If he did, indeed, die at the age of 33, he lived a full life. He may also have pulled a Houdini, going further into a dark, primitive world where he simply cannot be found.

The son of former Platters singer Eugene Williams (who later drove a cab in Las Vegas), Brian Williams might well have orchestrated his own disappearance. He might also have been murdered by his brother, Kevin, who later changed his name to Miles Dabord.

Dele, Dabord, Serena Karlan and Bertrand Saldo were on board as Dele's sleek 55-foot catamaran set sail from French Polynesia on or about July 7, 1999, bound for the island of Raiatea, 136 miles away, with Honolulu listed as an eventual destination. Karlan was Dele's girlfriend and they were close enough that he gave her a check for $50,000 to cover her business expenses so she could join him for a few months aboard the Hakuna Matata as it cruised the South Pacific under the direction of Saldo, the captain.

Dabord, 6-foot-7 and 270 pounds, had been invited to join the group after failing ventures in a credit-repair business and as a computer operator. A former collegiate basketball player with a vagabond career, he was overshadowed by his brother's successes and later targeted by police as a potential murder suspect.

For several months, the group sailed the South Pacific, using Auckland, New Zealand, as an occasional base while also spending considerable time in and around Tahiti. Prior to leaving French Polynesia, Karlan e-mailed her mother in New York and reported "I'm fine. Love, Serena."

It was the last official correspondence from anyone who was on the boat.

The FBI sent 13 investigators to resolve the mystery of the boat and its inhabitants' disappearance, and as is easy to believe the details remain sketchy. The FBI, which was working on a two-month-old trail, never closed the case. It tracked the boat's course by using satellite phone records and it believes the vessel was last seen near the island of Maiao, west of Tahiti, a day or two after it had set sail.

It was never confirmed by the FBI, but Dabord's girlfriend (who lived in California) reportedly later told authorities that Dabord had said that he and Dele got into a fistfight on the Hakuna Matata -- which is Swahili for "No Problem" -- and that Karlan and Saldo had attempted to break it up. During the melee both Karlan and Saldo were killed, Dabord's girlfriend saying that Karlan had been accidentally struck and hit her head and that Dele had struck Saldo with a wrench.

Their fight renewed, Dabord then picked up a handgun and killed Dele, Dabord's girlfriend supposedly said.

The trail goes cold from here, aside from innuendo and a couple of questionable sitings. Among them: a sole sailor arrives at Taravao, French Polynesia, on July 16 piloting a boat (matching the description of the Hakuna Matata) that had its letters peeled off and replaced by a hand-painted new name, Aria Bella; on Sept. 5 a man using Dele's credit card and passport attempts to buy $152,000 in gold coins in a Phoenix coin dealer's shop; and on Sept. 14 a man matching Dabord's description is found unconscious on a street in Tijuana, Mexico, where he was admitted to a hospital, listed as comatose and later died.

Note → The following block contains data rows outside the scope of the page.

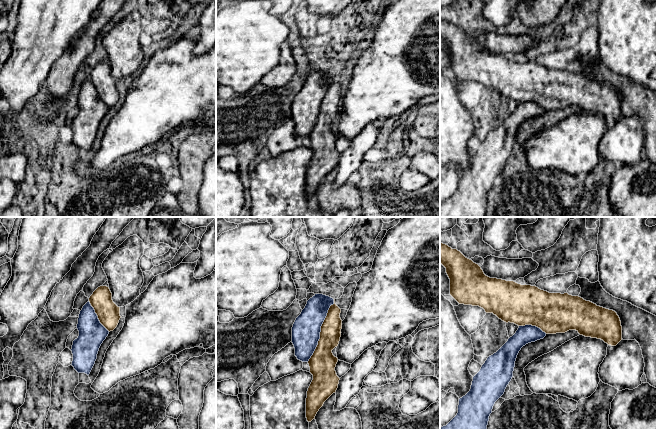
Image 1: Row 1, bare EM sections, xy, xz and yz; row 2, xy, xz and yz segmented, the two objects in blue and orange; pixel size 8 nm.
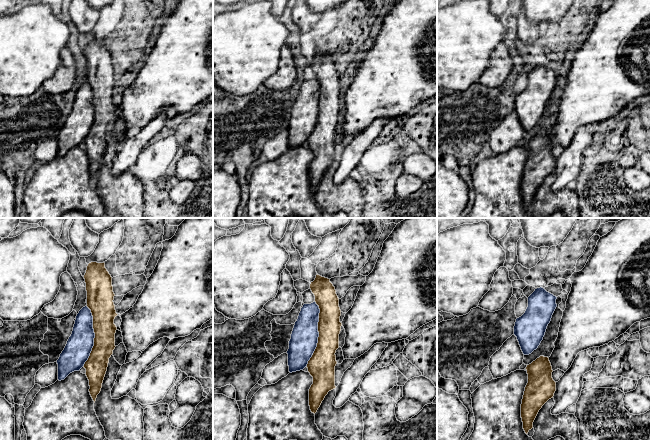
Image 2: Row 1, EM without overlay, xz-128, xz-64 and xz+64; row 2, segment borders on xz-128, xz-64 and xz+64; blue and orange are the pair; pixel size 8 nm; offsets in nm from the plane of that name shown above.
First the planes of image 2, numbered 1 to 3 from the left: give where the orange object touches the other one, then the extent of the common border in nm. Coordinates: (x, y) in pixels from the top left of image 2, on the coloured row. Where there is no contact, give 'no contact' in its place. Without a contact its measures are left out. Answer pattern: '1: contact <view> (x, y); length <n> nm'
1: contact xz-128 (94, 336); length 480 nm
2: contact xz-64 (318, 333); length 550 nm
3: no contact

That was five years ago and there is nothing new to add. But it was always a very curious tale, one replete with every element of a first-rate novel or movie, including the possibility that it was all a hoax and that Brian Williams is alive and well.

Ricky Williams, headed for the mysterious continent of Asia, should beware. The Williamses, it seems, are both cursed and blessed.

At the least, he doesn't want to end up with his head in a box like his distant uncle Ted.